Since 2021, the 6-foot-4 infielder ranks second in wRC+ (136), third in fWAR (10.5), fourth in wOBA (.363), tied for sixth in home runs (48) and sixth in RBIs (156) among qualified big-league shortstops.

Correa’s defence is another reason he’d garner interest from the Blue Jays, who saw Bichette struggle this past season, posting career worsts in DRS (-16) and OAA (-7). And it seems he’s still miles away from becoming at least average defensively.

The former Houston Astro, meanwhile, has been considered an elite defender since 2018. During that time, he ranks first in DRS (+50), fourth in OAA (+45) and fifth in defensive WAR (50.0) among shortstops.

There would also be plenty of familiarity for Correa with the Blue Jays, reuniting him with Springer — his teammate with the Astros from 2015-20 — and coach Dave Hudgens, who served as Houston’s hitting coach from 2015-18.

It’s unclear if Toronto could afford Correa’s services, though, as Heyman predicts he could command a nine-year, $275-million contract in free agency. Then there’s determining Bichette’s future. Would he be willing to move to second base? Or would he want out?

Management would have to answer both of those questions before seriously pursuing the two-time All-Star. On paper, that Correa-Bichette duo would be a potent combination up the middle.

Signing Carlos Correa would force the Blue Jays to move Bo Bichette off shortstop. (Photo by Brace Hemmelgarn/Minnesota Twins/Getty Images)
Signing Carlos Correa would force the Blue Jays to move Bo Bichette off shortstop. (Photo by Brace Hemmelgarn/Minnesota Twins/Getty Images)

Andrew Benintendi

If the Blue Jays opt for a more frugal approach, they could make a modest signing by circling back on Benintendi, who reportedly received interest from the franchise prior to last August’s trade deadline.

The 28-year-old was ultimately dealt from the Kansas City Royals to the New York Yankees, playing just 33 games with his new team before suffering a season-ending hand injury. He is expected to be healthy for spring training, which should help his market.

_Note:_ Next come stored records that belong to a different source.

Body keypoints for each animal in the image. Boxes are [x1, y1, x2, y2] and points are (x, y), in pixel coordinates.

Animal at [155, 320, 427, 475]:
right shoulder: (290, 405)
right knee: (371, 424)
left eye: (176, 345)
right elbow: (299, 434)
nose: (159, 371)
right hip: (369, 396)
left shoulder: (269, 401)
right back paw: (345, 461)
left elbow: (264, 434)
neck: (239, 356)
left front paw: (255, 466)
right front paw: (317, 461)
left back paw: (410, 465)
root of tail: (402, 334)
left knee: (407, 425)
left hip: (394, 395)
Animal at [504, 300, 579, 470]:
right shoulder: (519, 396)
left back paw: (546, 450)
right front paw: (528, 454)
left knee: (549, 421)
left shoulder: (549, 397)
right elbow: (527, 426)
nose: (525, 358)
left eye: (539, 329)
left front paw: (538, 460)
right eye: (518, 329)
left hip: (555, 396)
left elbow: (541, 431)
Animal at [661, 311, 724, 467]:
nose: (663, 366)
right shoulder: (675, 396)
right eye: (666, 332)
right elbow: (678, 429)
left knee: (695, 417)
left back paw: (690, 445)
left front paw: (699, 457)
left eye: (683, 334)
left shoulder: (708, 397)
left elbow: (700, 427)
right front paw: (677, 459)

Though his results with the Yankees weren’t eye-popping, the left-handed outfielder still enjoyed a strong 2022 performance, hitting .304/.373/.399 with a 122 wRC+ over 521 plate appearances in 121 contests. He was also worth 2.8 fWAR, his highest rating since 2018 (4.9).

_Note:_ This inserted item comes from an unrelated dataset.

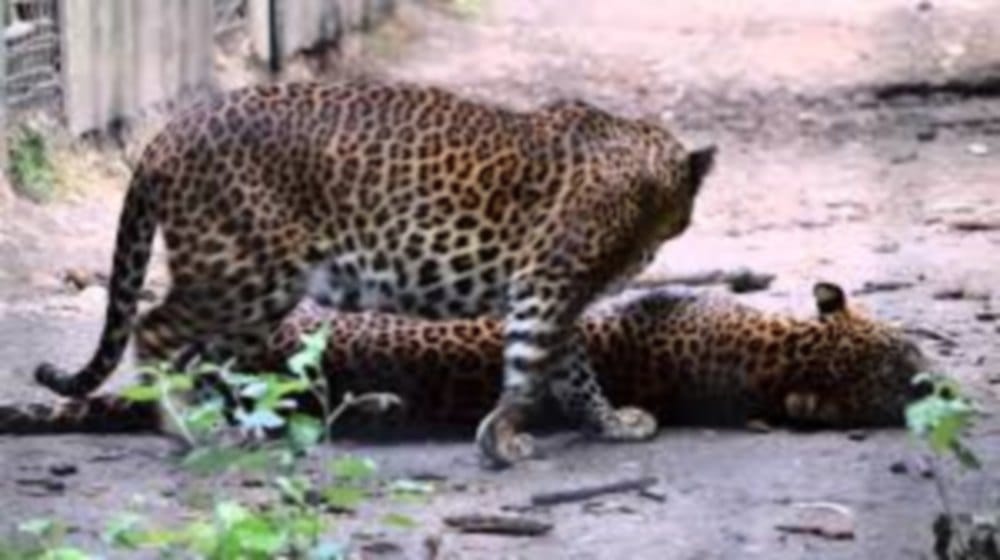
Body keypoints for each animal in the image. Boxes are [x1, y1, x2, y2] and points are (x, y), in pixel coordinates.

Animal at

Benintendi doesn’t hit for power, though his .352 BABIP suggests he could provide plenty of contact for the Blue Jays’ offence next season. He can also reach base via walks, as evidenced by his 10.0 percent clip.

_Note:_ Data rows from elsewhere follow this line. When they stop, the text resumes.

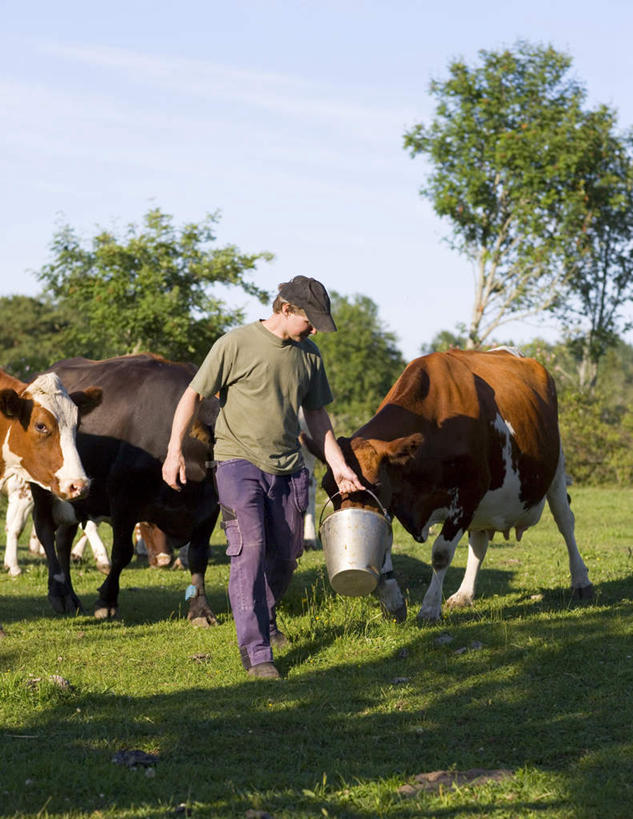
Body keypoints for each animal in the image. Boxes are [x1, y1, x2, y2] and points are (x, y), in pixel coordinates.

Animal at [30, 354, 221, 620]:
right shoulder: (123, 500)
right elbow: (122, 552)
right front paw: (106, 601)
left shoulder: (209, 509)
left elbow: (198, 556)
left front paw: (201, 610)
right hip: (43, 490)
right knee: (45, 530)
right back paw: (59, 595)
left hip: (73, 495)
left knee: (63, 541)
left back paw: (72, 597)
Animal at [308, 346, 592, 620]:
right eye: (328, 488)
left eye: (375, 485)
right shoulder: (391, 502)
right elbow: (383, 546)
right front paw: (393, 602)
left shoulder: (468, 493)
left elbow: (441, 554)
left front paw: (429, 608)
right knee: (479, 542)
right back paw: (464, 594)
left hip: (556, 470)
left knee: (565, 522)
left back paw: (581, 581)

The 2022 All-Star likely wouldn’t make as much of an impact as someone like Nimmo but he would help improve the club’s offensive balance.

Defensively, Benintendi is limited to left field — keeping Springer in centre — but would provide an upgrade over Gurriel as his OAA (zero) and outfielder’s jump (0.2 feet versus league average) both ranked in the 50th percentile or higher. In comparison, the Blue Jays’ incumbent left-fielder placed in the 29th percentile or worse in each category.

Another upside to pursuing Benintendi is he’d cost significantly less than Nimmo or Correa. Heyman’s expert believes the 2018 World Series champion could earn a four-year, $56-million contract this offseason, paying him $14 million per season.

Though Gurriel would likely need to be traded, this path could address multiple concerns for Toronto. That scenario might be too hard to pass up.